11日(現地時間)、イラクのアルビル空港で爆発が発生した後、煙が立ち上っている。AP=聯合ニュース

米国政府が、イラクで活動する親イラン武装勢力の攻撃が相次いでいることを受け、現地に滞在中の自国人に対し全面的な撤収命令を下した。米国とイラン間の戦争が中東全域に拡散する様相を呈しているとの評価が出ている。

14日(現地時間)、ニューヨーク・タイムズ(NYT)などによると、在イラク米国大使館はこの日、告知を通じて「イランおよびイランと関連した武装団体がイラクの公共安全にとって重大な脅威となっている」とし、イラクに滞在するすべての米国市民に対し、直ちに出国するよう勧告した。


米大使館はわずか前日まで自国人に対し「目立たないように行動するように」というレベルの注意を呼びかけていたが、一日で対応水準を全面撤収命令へと引き上げた。NYTはこれについて、「イランと米国・イスラエル間の戦争が国境を越えて拡散していることを示す信号だ」と分析した。


実際にこの日、イラクの首都バグダッドの米国大使館敷地内にあるヘリポートがミサイル攻撃を受け、爆発が発生した。親イラン武装団体カタイブ・ヒズボラは、今回の攻撃が自分たちの仕業だと主張した。

イラク北部アルビルの米軍基地と領事館も最近ドローン攻撃を受けており、クルディスタン地域では無人機攻撃でフランス軍兵士1人が死亡したと伝えられた。

イラクにはイランの支援を受ける複数の民兵隊が活動しているが、イラク政府はこれらを十分に統制できていないという指摘がある。これらの団体はレバノンのヒズボラ、ガザ地区のハマス、イエメンのフーシ派反軍などと共に、イランを中心とした、いわゆる「抵抗の枢軸」(Axis of Resistance)を形成している。

専門家は、イランが直接衝突ではなく、こうした代理勢力を活用して戦線を拡大する戦略をとっているとみている。米国やイスラエルに比べて軍事力が劣勢であるイランが、ドローンやミサイルなどの非対称戦力と地域の武装勢力を活用し、後方を攪乱しているとの分析だ。

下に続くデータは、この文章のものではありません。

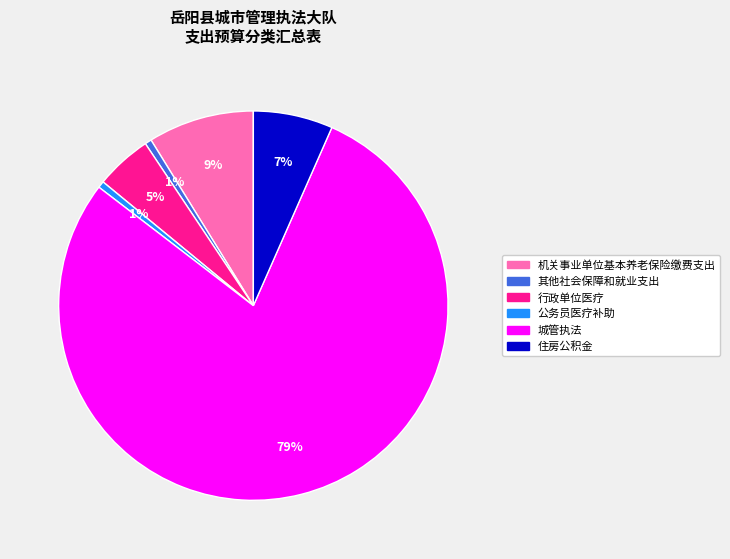

To the nearest percent, what is the difference between the 机关事业单位基本养老保险缴费支出 and 其他社会保障和就业支出 slice percentages?

8%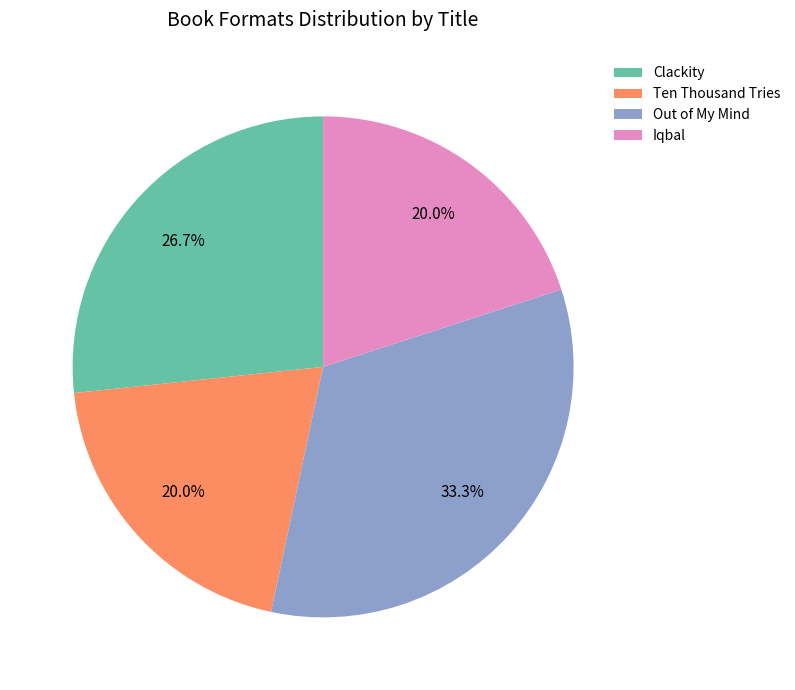

Count the number of slices in the pie.

4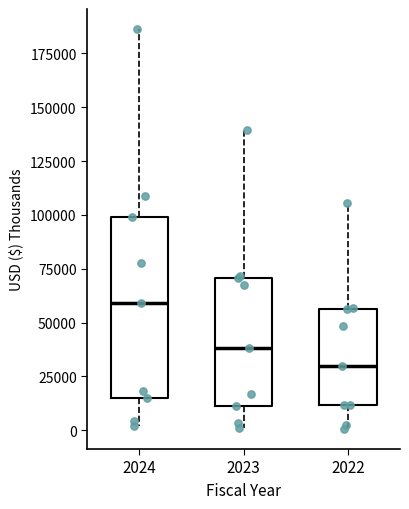

Reading left to right, transcribe this box plot: for each box, give where its median line is, the range the box spans, and where its two whiskers end, as read against the y-axis. The values are not printed on the chart, so give them approximately, as read against the axis.

2024: median 60000, box 15000 to 100000, whiskers 0 to 185000
2023: median 40000, box 10000 to 70000, whiskers 0 to 140000
2022: median 30000, box 10000 to 55000, whiskers 0 to 105000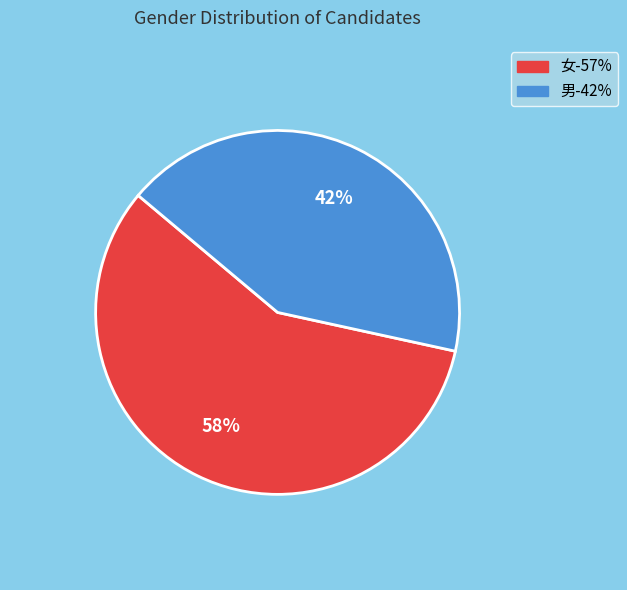

True or false: 女 accounts for 68% of the total.

False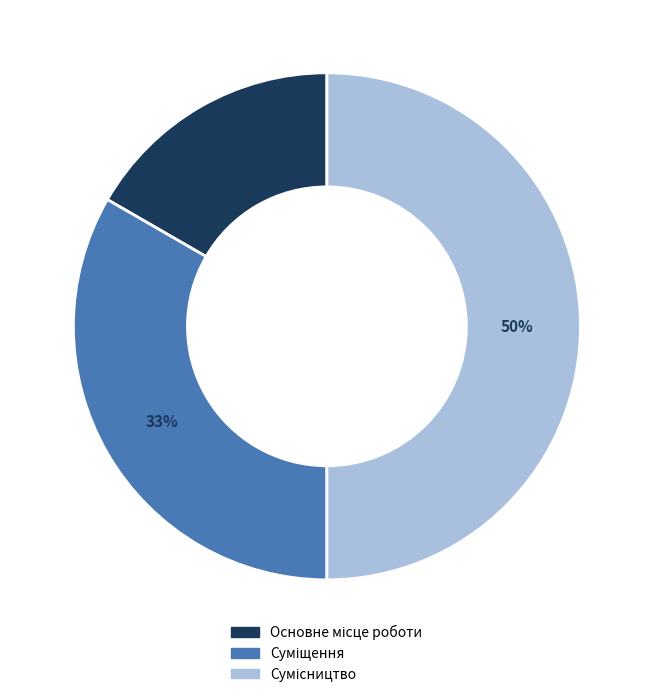

To the nearest percent, what is the difference between the largest and smallest slice percentages?

33%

米シンクタンク、近東政策研究所のシニアフェロー、デボラ・マゴリン氏はNYTに対し、「イランとその代理勢力が米国を標的にしていることが明確になった」とし、「戦争が拡散するにつれ、イラクにいる米国市民が直面する危険も大きくなっている」と述べた。

一方、イランの新しい最高指導者モジタバ・ハメネイ師は最近、国営テレビの声明を通じてホルムズ海峡封鎖の可能性とともに、「抵抗の枢軸」を活用した「第2戦線」の形成を対米戦略として提示している。

こうした中、米国はイラク政府に対し、自国の外交施設と人員を保護し、民兵隊の活動を統制するよう圧力をかけていると伝えられた。